This is an extract of a white paper written by Gerald Holmann, founder and president of Qoppa Software. The full white paper on Protecting Financial Documents from Tampering is available for reading on Qoppa Software’s website.
Financial documents are the essential media by which information is exchanged between parties involved in different types of transactions, including loan approvals, insurance and others. The information in these documents is relied upon to make decisions that in some cases involve large amounts of capital and risk.
As such, it is imperative that the information held in these documents is accurate. While verification of the information would be ideal, this is not always practical because of time constraints, cost and access. As a result, the information on the documents is frequently taken at face value without verification.
Historically, financial documents have been exchanged using hard copies, preferably using original documents such as bank statements. This medium affords a bit of verification because the documents may come from well known, standard institutions using letter head and pre-printed forms. Additionally, even though forging is still possible, modification of printed content on payer is hard to do without leaving any traces.
This has changed dramatically in recent years, most financial documents are now exchanged in electronic format, with entire transactions processed without ever using hard copies.
The format of choice for electronic documents is the PDF format, almost to the exclusion of any other format. Unfortunately, the great majority of PDF documents produced by financial institutions are unprotected.
Unprotected PDF documents are relatively easy to modify, many PDF editors on the market can do this in simple, user-friendly ways. Any and all content in a PDF can be modified, replaced or removed, and this can be done without leaving any trace or audit trail.
This means that anyone that wishes to modify financial data that they submit as part of any transaction can do so easily, inexpensively and without a trace on the document itself. The receiver of the documents has no way to tell if the documents have been modified.
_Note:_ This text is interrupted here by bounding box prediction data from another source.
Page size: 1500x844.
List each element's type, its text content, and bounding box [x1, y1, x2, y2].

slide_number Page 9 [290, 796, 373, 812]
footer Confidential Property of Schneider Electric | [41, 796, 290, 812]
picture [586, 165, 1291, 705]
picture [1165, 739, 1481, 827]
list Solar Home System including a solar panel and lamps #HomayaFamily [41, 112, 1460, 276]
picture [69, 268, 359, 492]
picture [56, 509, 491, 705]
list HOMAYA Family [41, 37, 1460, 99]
The only recourse is to verify the information through an audit with the institution that it comes from.
We propose that all documents that contain financial information delivered in electronic form should use the PDF format and that they should always include a digital signature.
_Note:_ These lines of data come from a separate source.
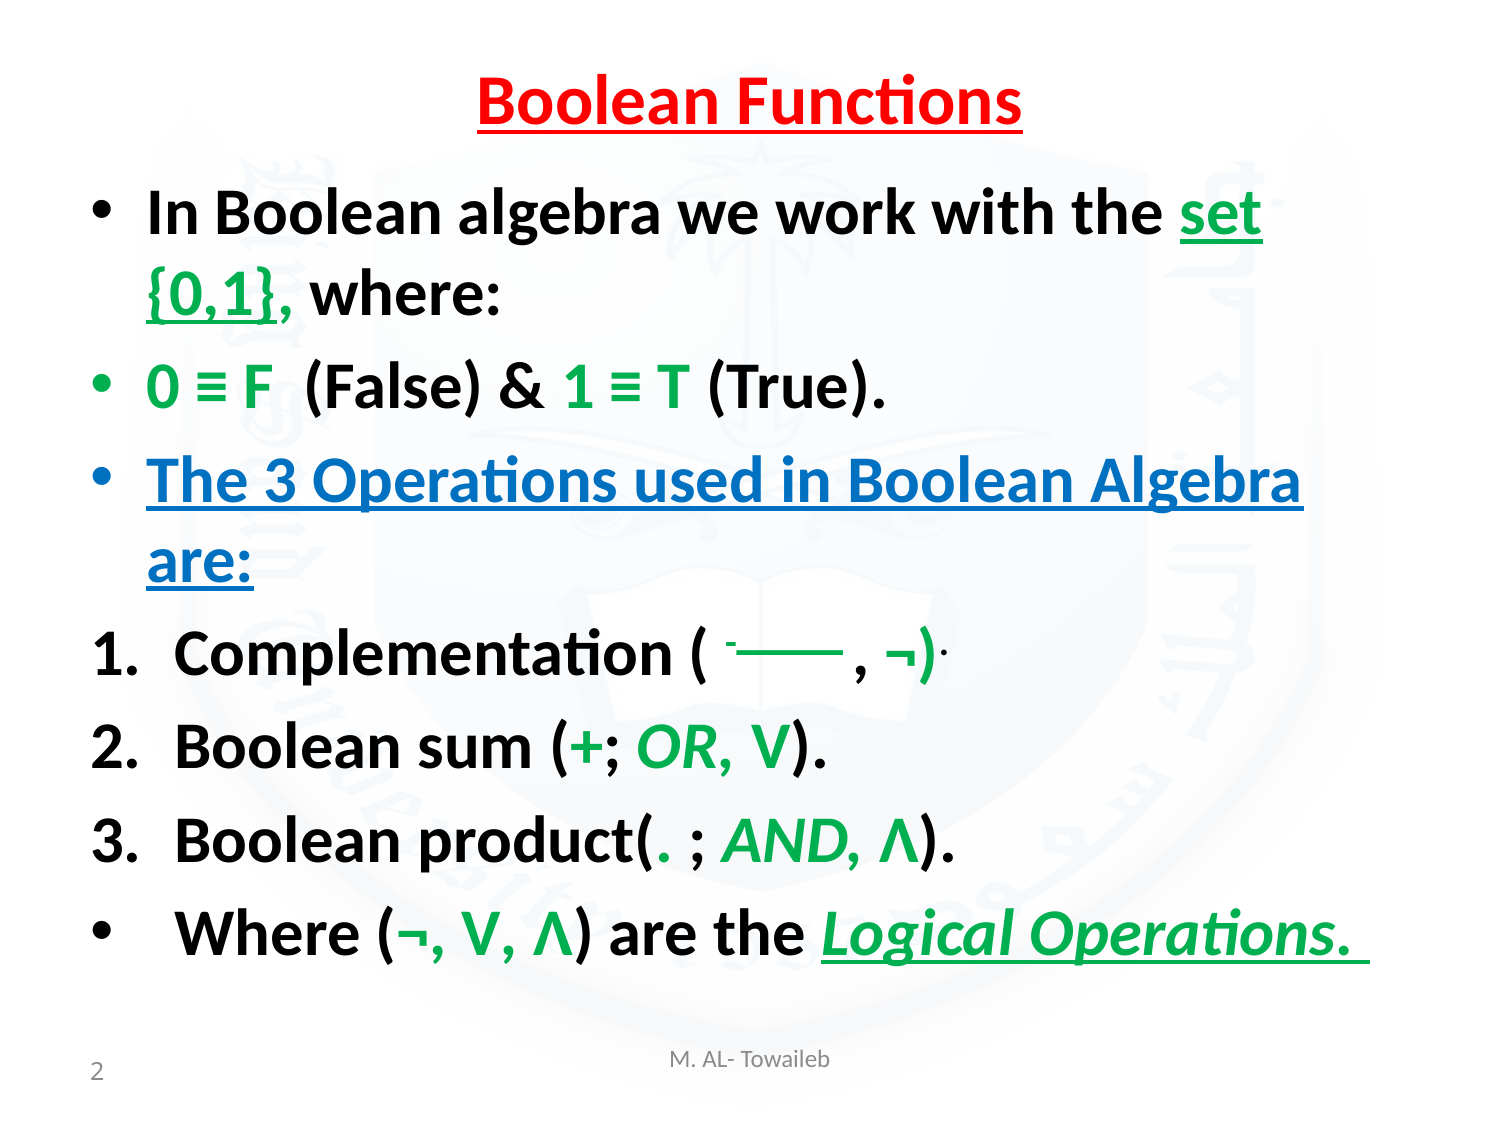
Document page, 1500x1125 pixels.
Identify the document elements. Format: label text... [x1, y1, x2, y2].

slide_number 2 [75, 1042, 425, 1103]
list In Boolean algebra we work with the set {0,1}, where: 0 ≡ F (False) & 1 ≡ T (True). The 3 Operations used in Boolean Algebra are: Complementation ( -ــــــــ , ¬). Boolean sum (+; OR, V). Boolean product(. ; AND, Λ). Where (¬, V, Λ) are the Logical Operations. [75, 160, 1425, 1005]
title Boolean Functions [75, 45, 1425, 160]
footer M. AL- Towaileb [512, 1042, 988, 1103]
Digital signatures should be applied to these documents at the time of creation and should use a distinct digital certificate from that entity that is intended for this purpose alone.
Having a digital signature on every document ensures that the document has not been modified from the time of creation, and so ensures that the information contained in the document has not been tampered with.
Upon receipt of a document, verification is straightforward, all signatures should be verified by comparing the current signature hash to the stored signature hash, to detect any changes to the document, and by checking all of the certificates in the certificate chain until a certificate is found that comes from a trusted CA. This verification confirms the identity of the signer of the document as well as the integrity of the document.
Verification should be performed both in unattended processing of documents, and by human actors when the documents are being reviewed by a person.
There is wide availability of server systems that provide functions to receive and verify digital signatures in incoming documents, and then implement routing rules to handle the documents accordingly. Documents that have valid signatures are routed to the next step in the document workflow, while those that do not pass verification can be routed differently and a human actor can be notified.
Additionally, there are integration products available as well that can be used to add this capability to existing document processing or management systems.
When people are reviewing documents directly, any commercial PDF viewer application can verify digital signatures and alert the end user if there are any problems.
As a side effect to having this framework prevalent is that, if all documents are expected to have digital signatures, then any documents that do not have a signature would immediately stand out. On these documents, there should be human driven processes to verify the validity of the non-signed documents before they are accepted.
To resolve the cost issues with the existing CA framework, we propose that a single organization should be created charged with issuing certificates for the purpose of validating financial information documents. This organization can be a government agency, perhaps an agency that is already charged with regulating financial entities, such as the FDIC, or it could also be an industry sponsored group, similar to ICANN.
Financial entities would apply for digital certificates used for signing financial documents from this agency. The agency would then verify that the financial institution is real and legitimate and issue certificates with itself as the Certificate Authority.
This entity would also be tasked with participating in the verification process for certificates. This can be done statically, by having operating system manufacturers include the organization as a trusted CA, and also dynamically, by providing servers that can be queried to check that a certificate is valid and that it is in good standing.